### Text under study
Symons was created a Labour life peer as Baroness Symons of Vernham Dean, of Vernham Dean in the County of Hampshire, on 7 October 1996. From May 1997 to June 1999, she took her first government post, serving as a junior Foreign Office Minister. From 1999 until 2001, she was Minister of State for Defence Procurement and, from 2001 until 2003, Minister of State for Trade. From 2001 until 2005, she was Minister of State for Foreign Affairs with responsibility for the Middle East, International Security, Consular and Personal Affairs, and Deputy Leader of the House of Lords.

Symons was or remains a member of the British-American Project (BAP). It has a membership of 600 leaders and opinion formers, drawn equally from both countries, according to The Guardian, and holds an annual conference at which everything that is said is officially off-the-record. She also serves on the board of governors of the Ditchley Foundation.

In 2001, she married her long-standing partner, Phil Bassett, a former writer at The Times. They have a son. In October 2002, Bassett was appointed to the Strategic Communications Unit in 10 Downing Street, leaving in September 2003 to become special adviser to Lord Falconer of Thoroton, the Lord Chancellor and Secretary of State for Constitutional Affairs.

She is a Senior Network Member at the European Leadership Network (ELN).

===Corporate career===
Symons was not given a job in the re-shuffle after the general election of 5 May 2005, and became a non-executive director of British Airways.

Symons sits on the board of trustees of the John Smith Memorial Trust, a non governmental organisation set up in 1995 in memory of the late Labour party leader John Smith.

### Exercises to complete
1) According to the Symons biography, which company did Symons join as a non-executive director after the general election of 5 May 2005?
2) Please translate this sentence from the Symons biography into French: "She also serves on the board of governors of the Ditchley Foundation."

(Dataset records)
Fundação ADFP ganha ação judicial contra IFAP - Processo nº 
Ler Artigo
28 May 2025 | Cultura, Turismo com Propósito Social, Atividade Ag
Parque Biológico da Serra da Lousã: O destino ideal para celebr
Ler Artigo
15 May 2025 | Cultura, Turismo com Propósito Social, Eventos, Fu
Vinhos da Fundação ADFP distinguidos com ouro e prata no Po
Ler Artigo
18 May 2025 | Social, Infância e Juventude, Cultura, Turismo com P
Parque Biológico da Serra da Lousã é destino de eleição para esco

--

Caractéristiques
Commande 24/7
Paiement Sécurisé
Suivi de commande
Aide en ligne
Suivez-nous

### Solutions to the exercise
1) British Airways

2) Elle siège également au conseil des gouverneurs de la Ditchley Foundation.